El verano se muestra en este mes con su mayor brillantez y los días más largos del año. Podríamos decir sin ajustarnos con estricto rigor al calendario que sus cualidades se despliegan ya una semana antes, alrededor del día 25 de julio con la festividad de Santiago, y que se extienden en todo su apogeo hasta el 24 de agosto en que se conmemora San Bartolomé y la romería del cañón del río Lobos que convoca la participación de todos los vecinos de la comarca. Después de esa fecha los rayos del sol empiezan a perder fuerza encaminándose suavemente hacia septiembre.
Es el tiempo principal de la recolección de la cosecha. Durante el mes de julio tenía lugar la siega de la mies y la prosperidad de hortalizas y frutas. En agosto las eras de los pueblos se llenaban de hacinas esperando ser trilladas de sol a sol, convirtiendo la mies en grano y paja. Grano que se llevaría al molino harinero para transformarlo en pan para las personas y pienso para los animales. Paja desmenuzada que serviría de comida de algunos animales y de camas para corrales y cuadras.
En la segunda semana de agosto prácticamente todos habían acabado de trillar, y era el momento de beldar la parva, aprovechando los ratos que soplaba el viento con suficiente fuerza para separar el grano de la paja. Después de beldar había que terminar de quitar las últimas brozas con las cribas, unas de agujeros más pequeñas que otras, hasta terminar con el harnero de trama más fina que dejaba el grano limpio del todo. Hacia mediados de siglo empezaron a llegar a nuestros pueblos las primeras beldadoras, que hicieron más liviano el trabajo de la bielda, y sería ya en los años setenta cuando entraron las cosechadoras que iban a modernizar las tareas de la cosecha del cereal para siempre.
El día de San Roque hacían un alto en las tareas de las eras, y procesionaban hasta la ermita del santo, haciéndole ofrenda de las mejores espigas de la temporada y de las primeras uvas tintas de las viñas. El cambio de costumbres ha afectado también a algunos de estos ritos milenarios, pero la ermita levantada junto al camino del Burgo a la salida del pueblo, sigue siendo testigo y guardián del legado recibido de nuestros antepasados que, sin duda, permanecerá por los siglos ajena al discurrir del tiempo.

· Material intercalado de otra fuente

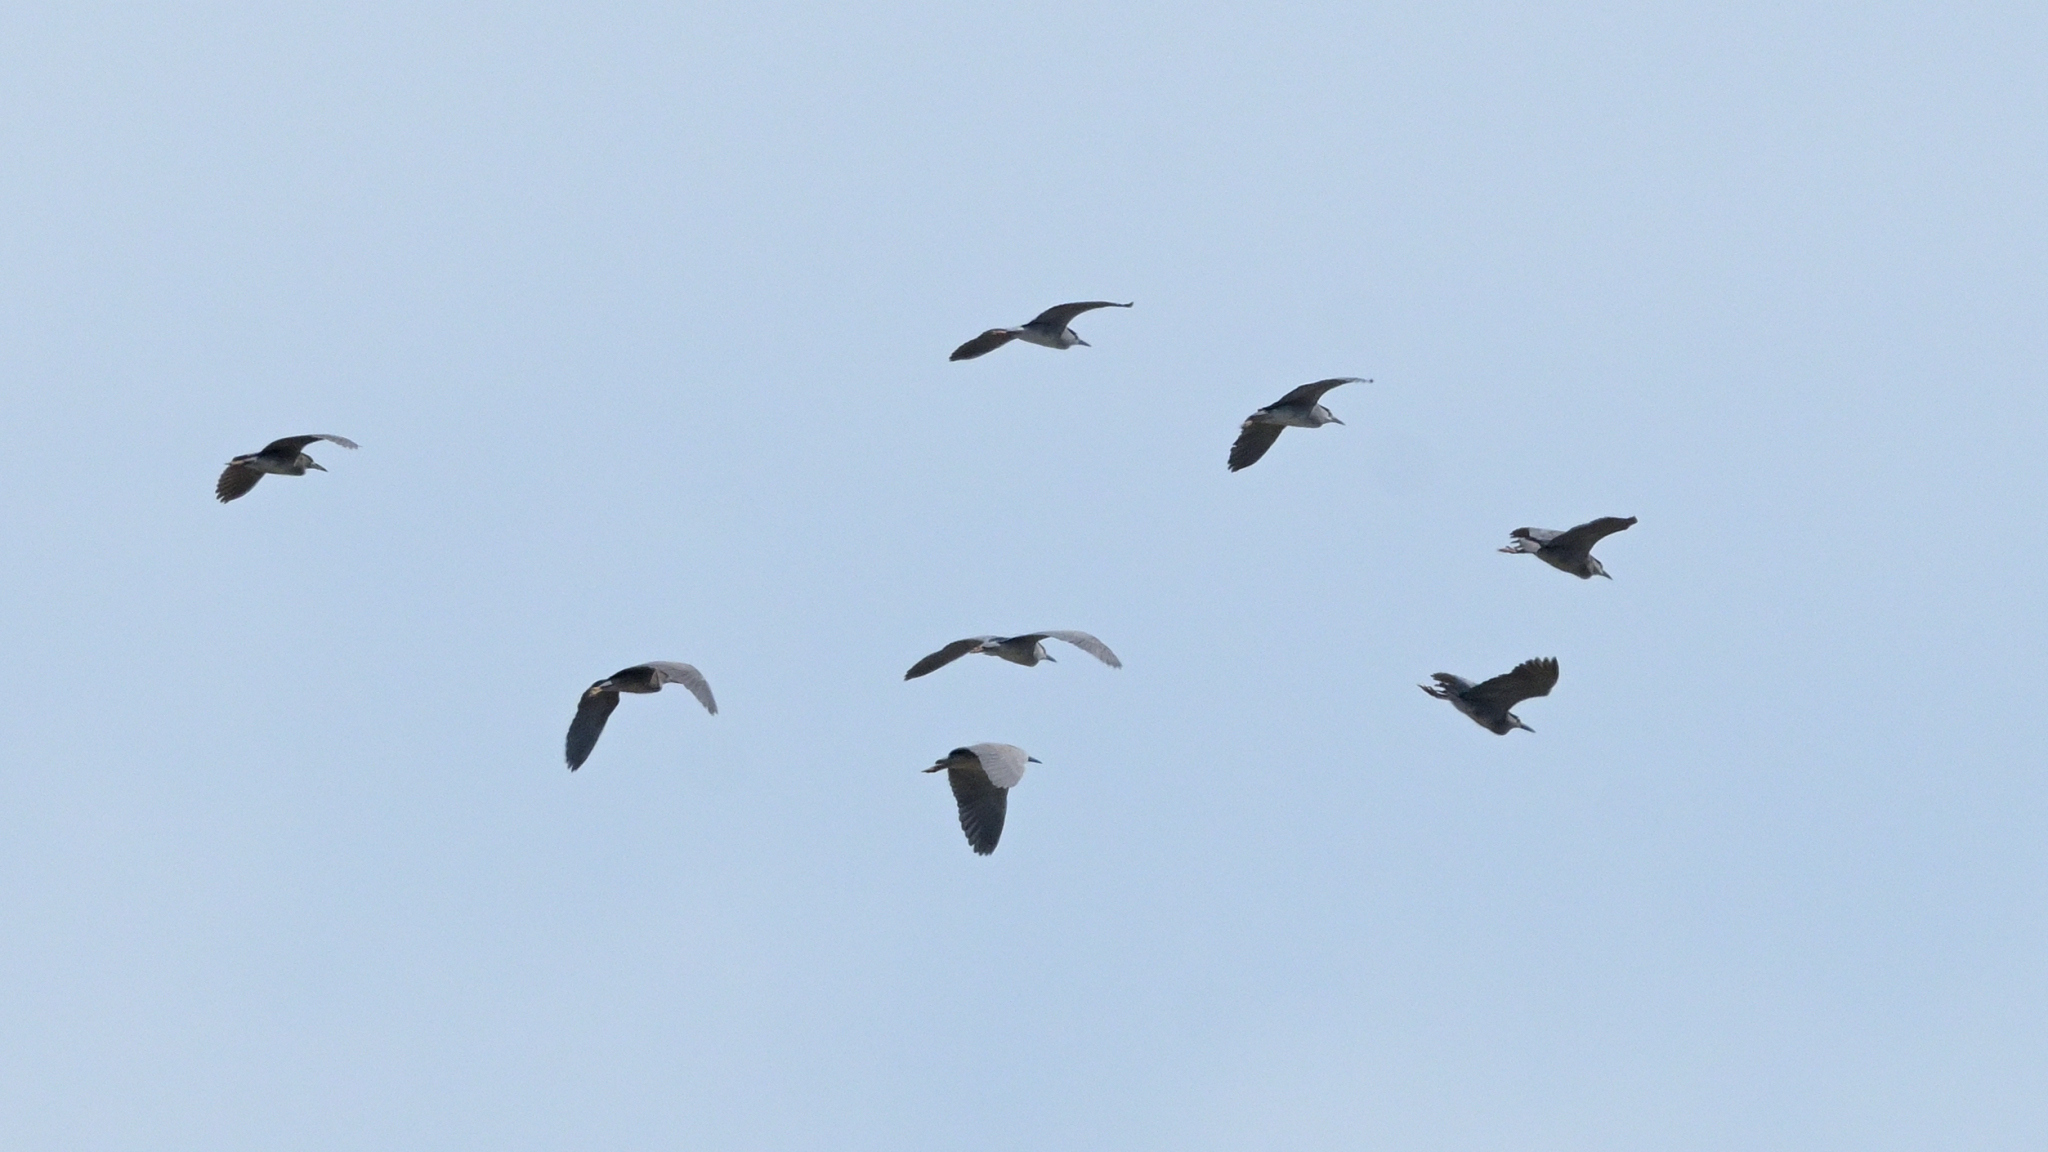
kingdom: Animalia
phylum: Chordata
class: Aves
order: Pelecaniformes
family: Ardeidae
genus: Ardea
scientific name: Ardea cinerea
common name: Grey heron
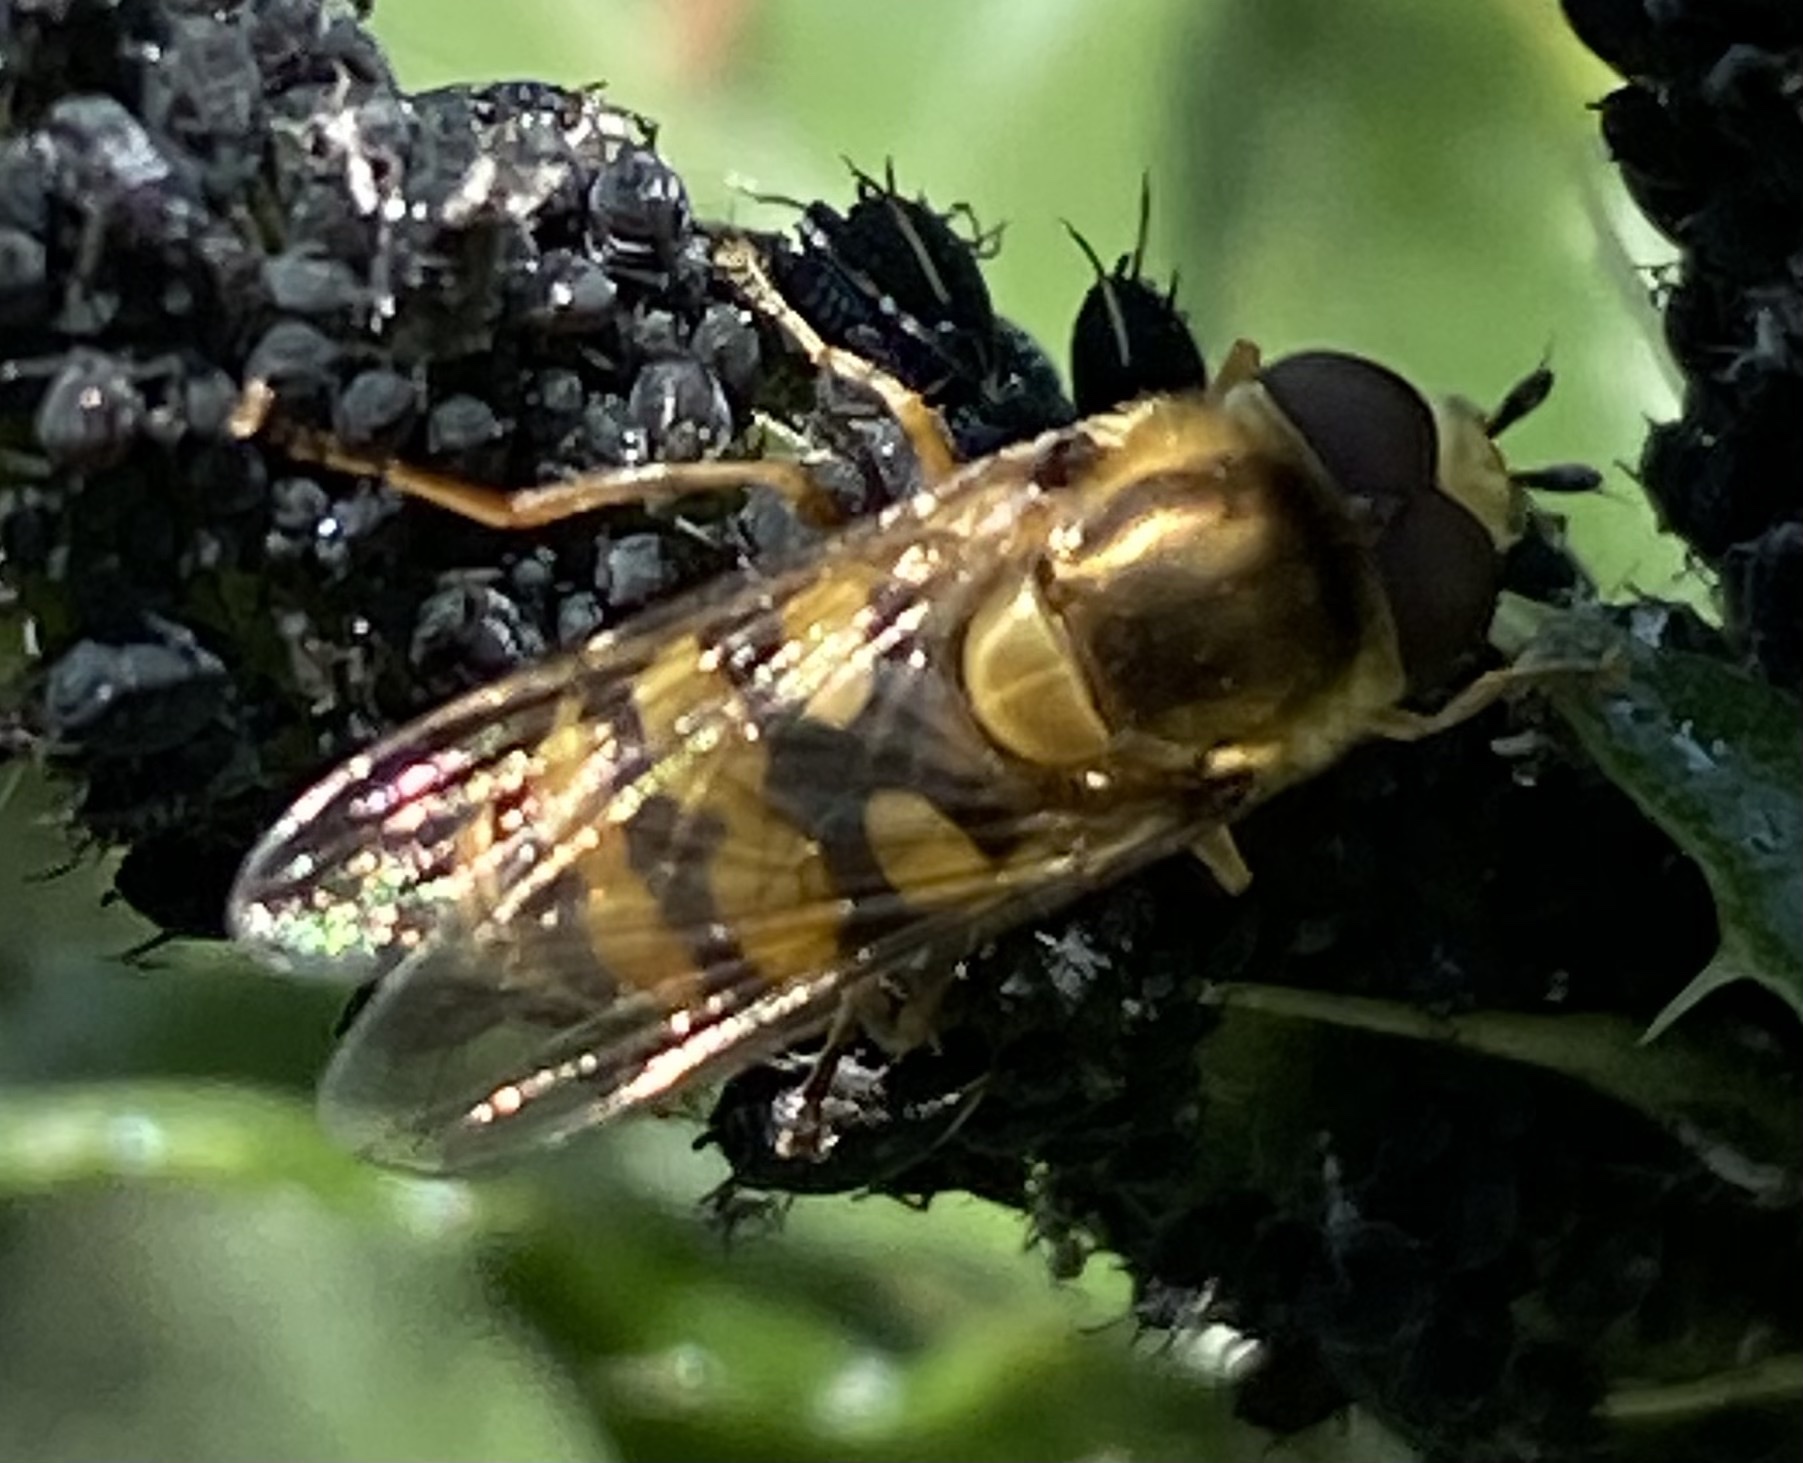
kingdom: Animalia
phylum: Arthropoda
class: Insecta
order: Diptera
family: Syrphidae
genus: Eupeodes
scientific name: Eupeodes corollae
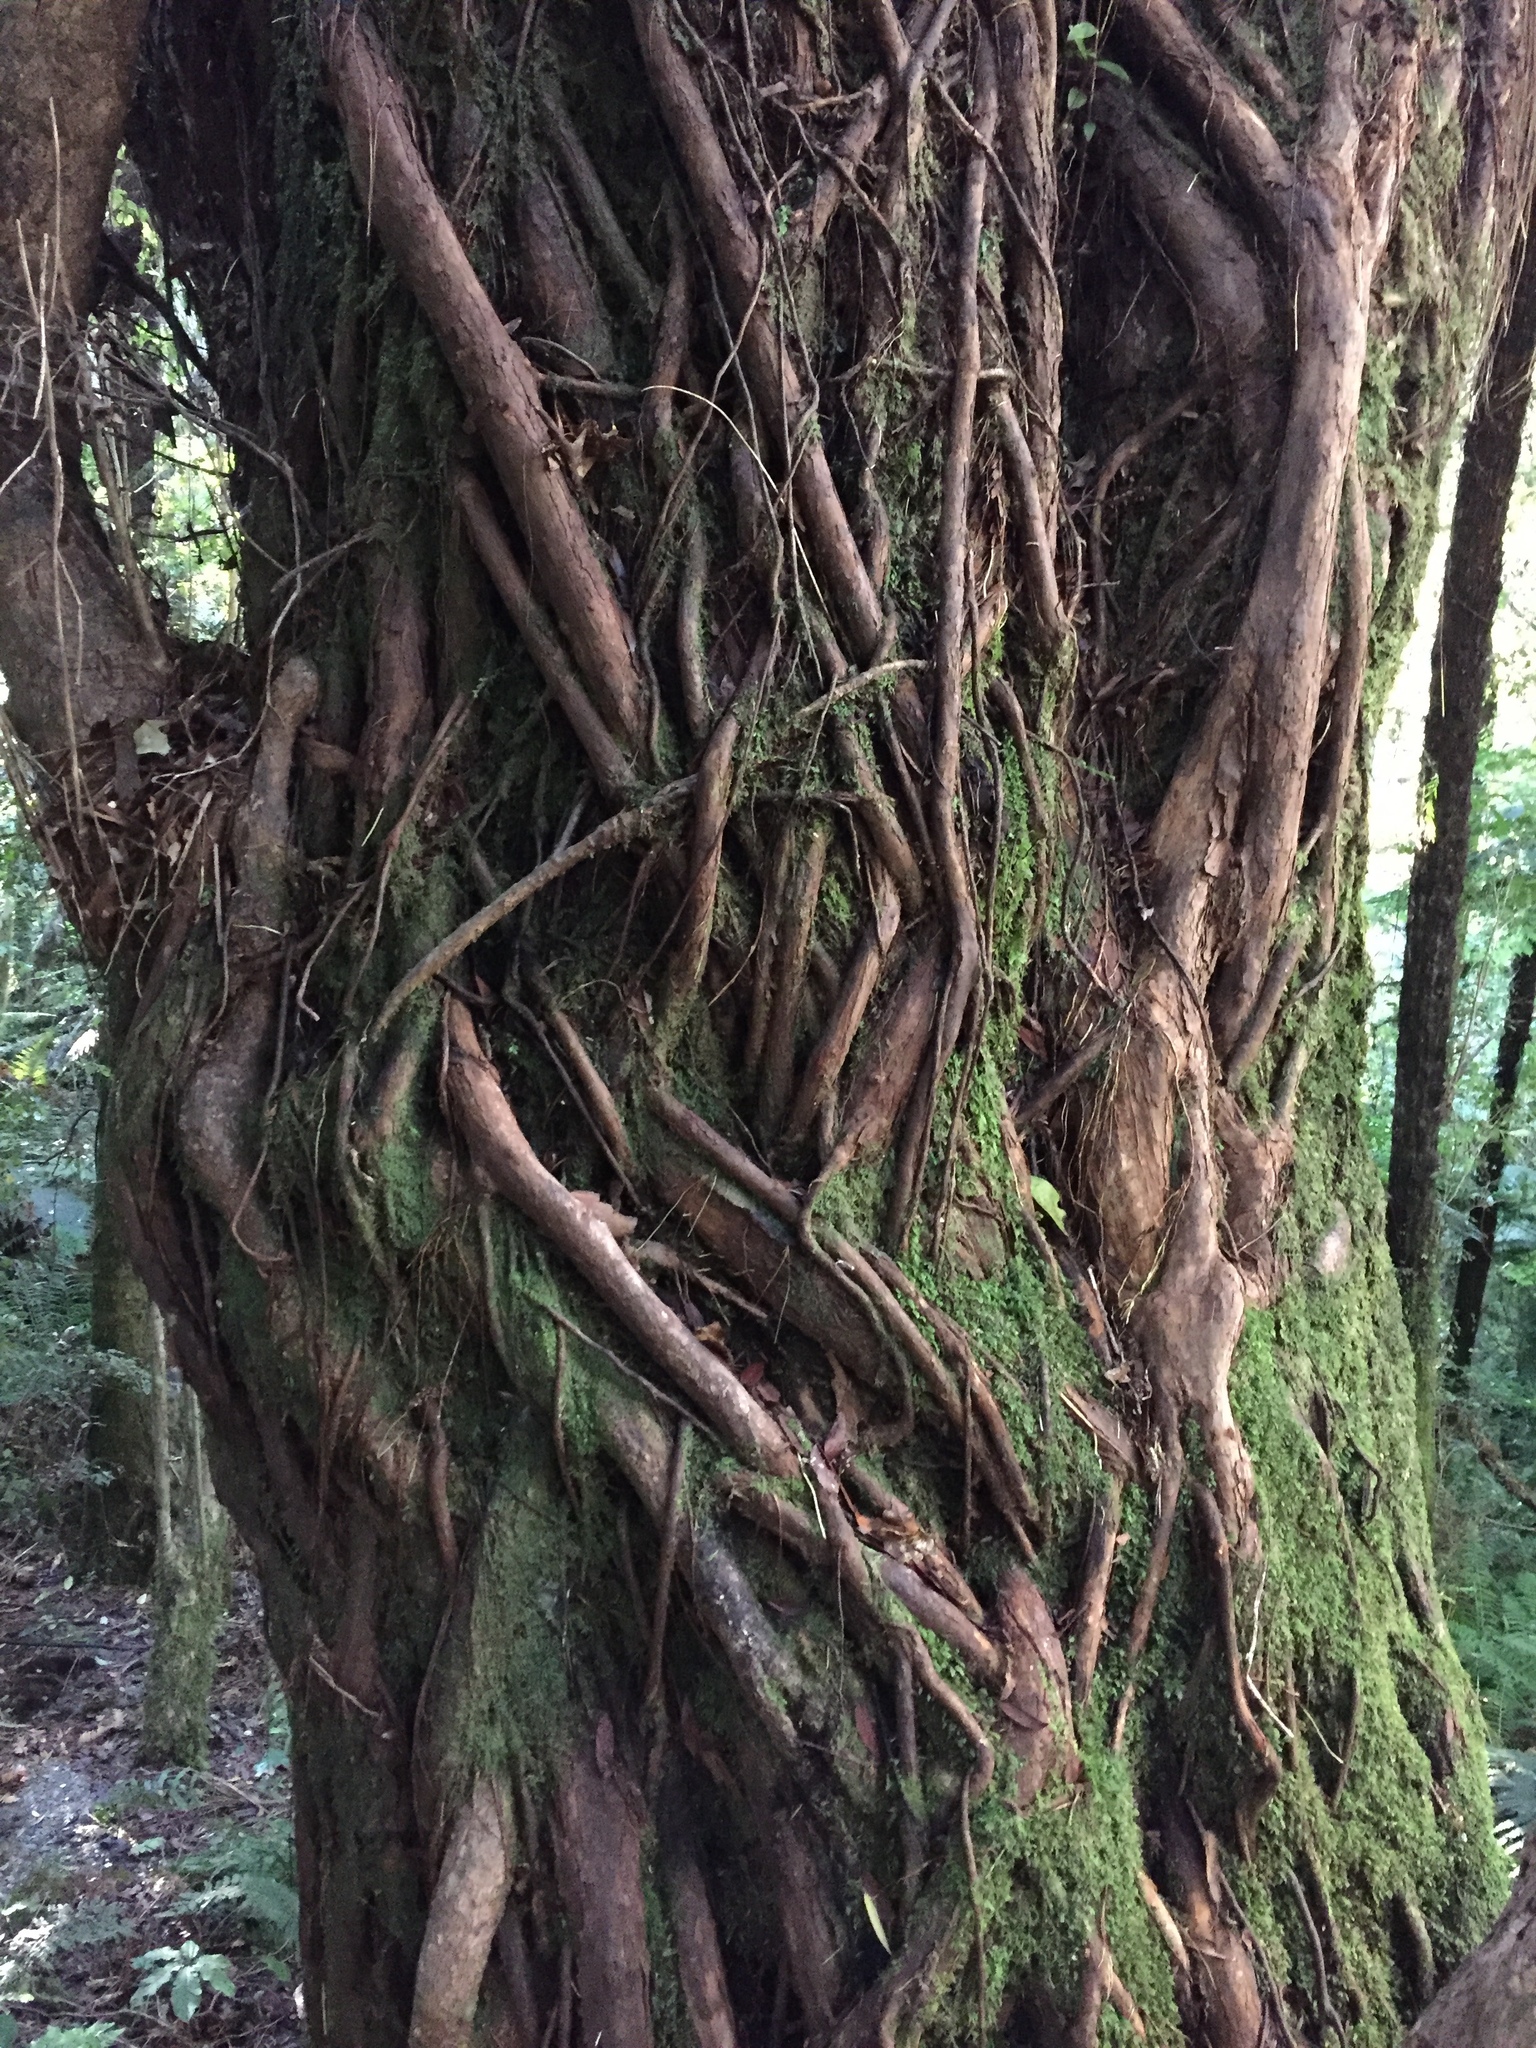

Al atardecer dedicaban un rato a regar la hortaliza de los huertos y, cuando tocaba el turno del regadío de la vega acudían a regar las alubias o las patatas sembradas junto al canal o la regadera que llevaba el agua de la presa hecha por el concejo de vecinos en el río a principios de verano.
Después de la cena muchos salían a sentarse en los poyos que había en las puertas de sus casas, o sacaban sillas de anea para sentarse en la calle a la fresca sin peligro de que vinieran coches ni hubiera ruido de ningún motor que les estropease un momento de sosiego charlando con unos y otros antes de retirarse a dormir. Lo más reparador era un buen rato de conversación a la fresca, bajo el manto universal de las estrellas.